A good walk spoiled

So we lost a couple of daring men over the weekend.

The most famous one was Alan Bean, who walked on the Moon during the Apollo 12 mission. I remember as a kid watching those walks; it was like watching literal steps into the future.

I watched every one of them. Most Americans did not. We Americans had very short attention spans even then. Not as short as in today’s age of checking your phone for a new alert (whiz! bang! pow!) every other moment, but enough that even moonwalks get boring after you see one or two.

So pretty quickly, we stopped exploring. It’s as if Columbus had sailed to the Americas, gone back home and said, “well, that’s done.” (Some will think that would have been a good thing, but that’s another issue.)

The second death was that of Don Peterson, who took one of the first spacewalks from the space shuttle. He never got to walk on another world, and I’d wager not nearly as many people knew his name. By the time of the shuttle, The Right Stuff had become just a job.

And I had a sad thought that has struck me before.

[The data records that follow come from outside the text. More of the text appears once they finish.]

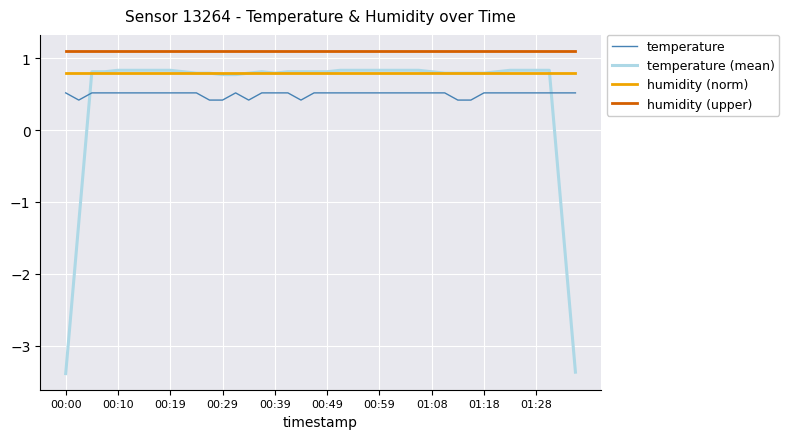

What is the maximum value for humidity (upper)?

1.1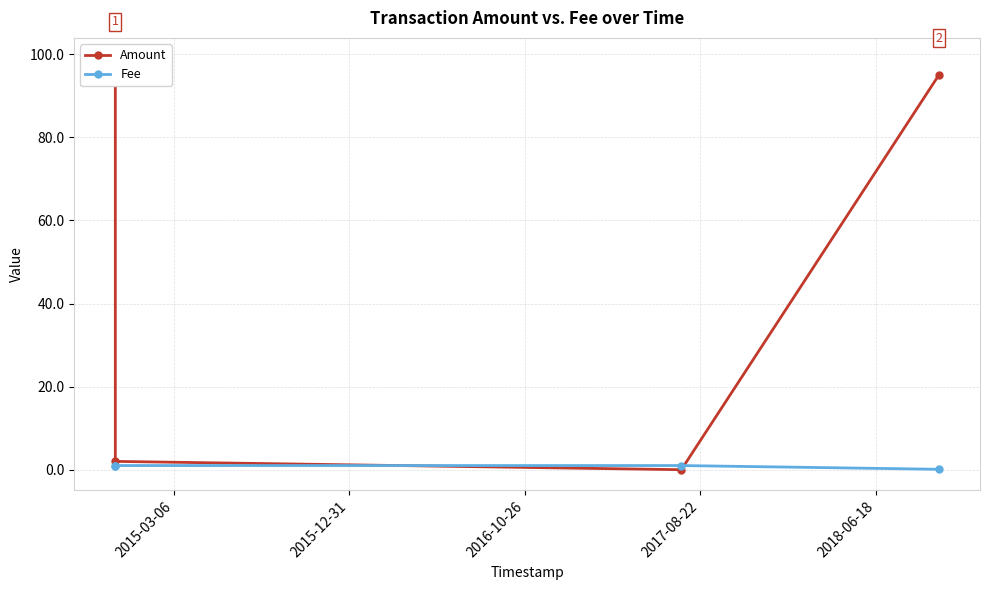

True or false: Fee has more than 2 points higher than both neighbors.

False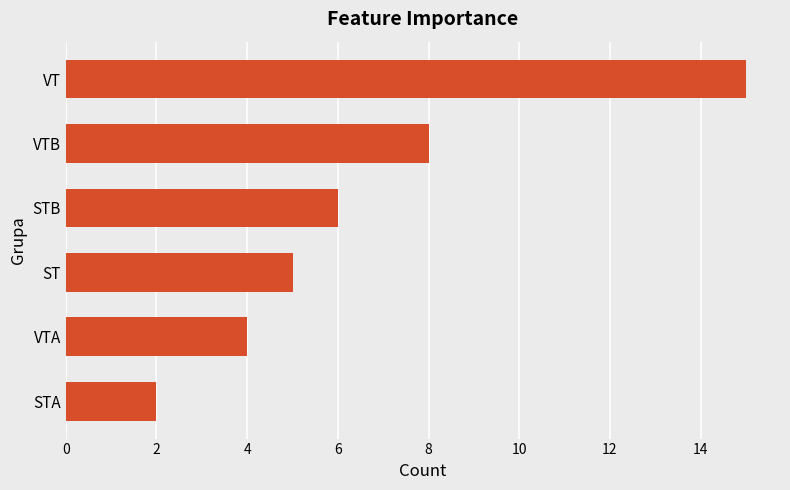

What is the label of the 4th bar from the bottom?

STB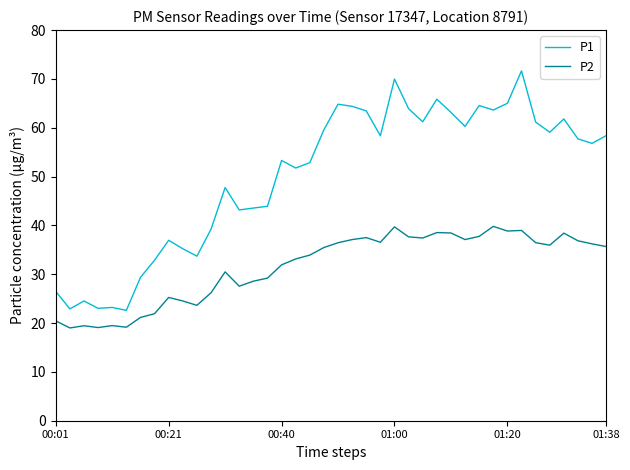

Which series has the widest spread of values?

P1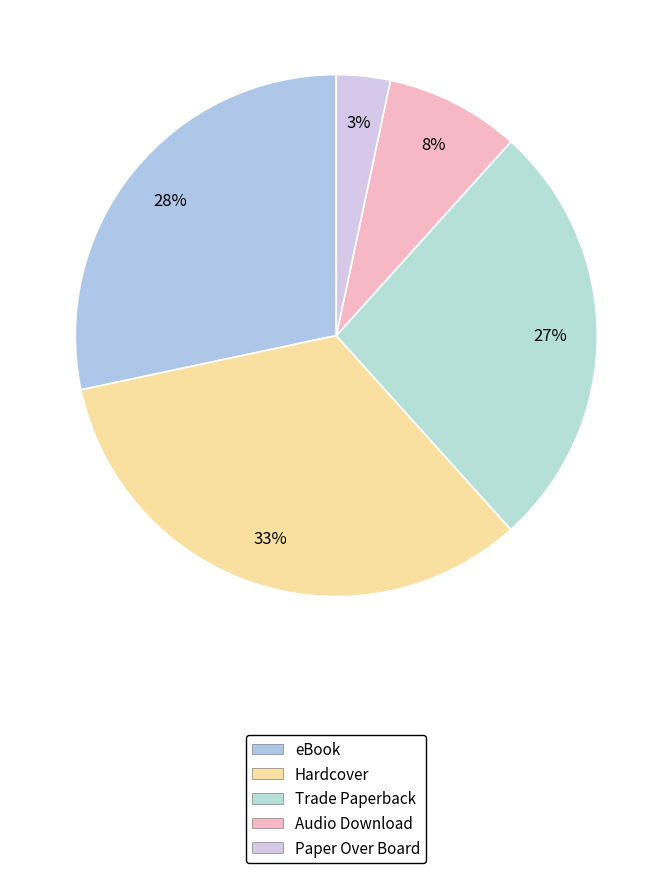

To the nearest percent, what is the average slice percentage?

20%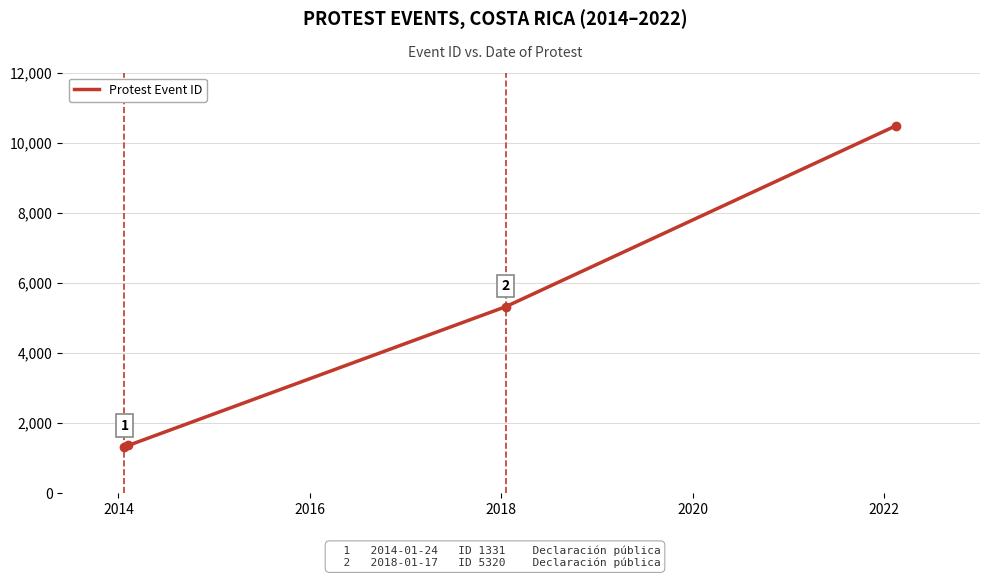

True or false: the data has more than 2 interior local peaks.

False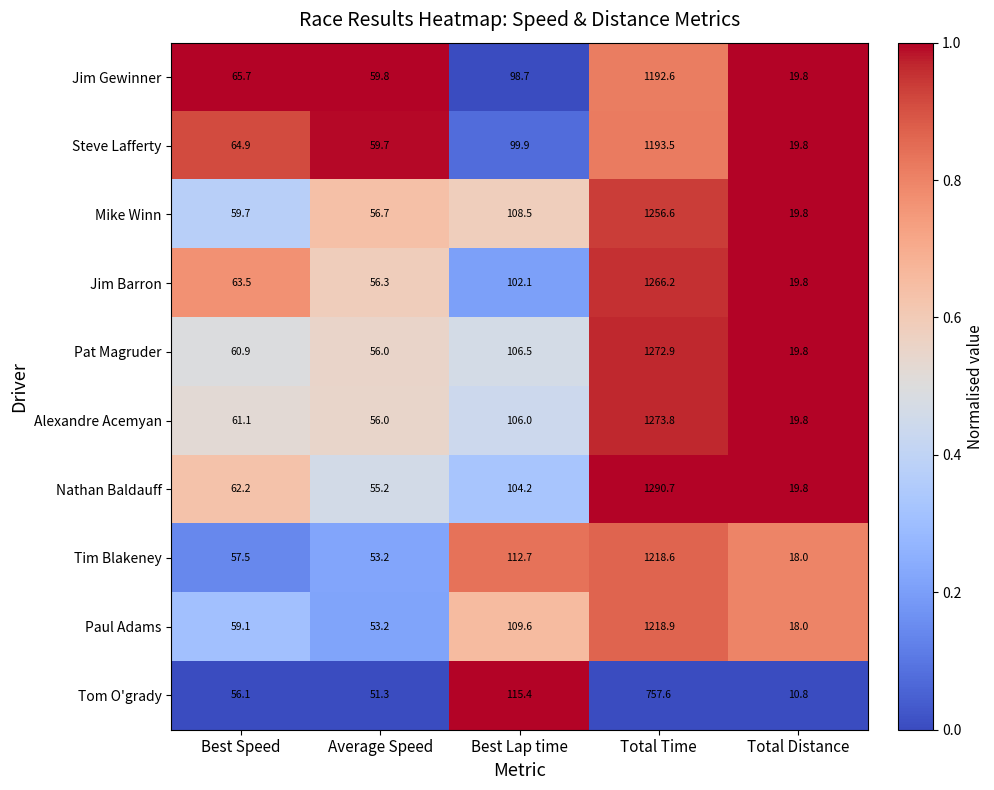

Between Average Speed and Total Time, which series saw the biggest shift?

Nathan Baldauff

A nation that sent people to the Moon and back with less computing power than I have in my phone now needs its astronauts to hitch rides to get into orbit. Just five men remain alive who walked on the Moon, and no one else is going anytime soon.

Yes, there is talk now of a new space race. Maybe the competition will make us join in.  Maybe back to the Moon, or on to Mars.

I’d suggest NASA find some new tricks if we do. Maybe send along an alien mask to photograph or plant some hieroglyphics. Astronauts devote their lives to exploration, but most of us get bored easily. Like the song says: Here we are now; entertain us.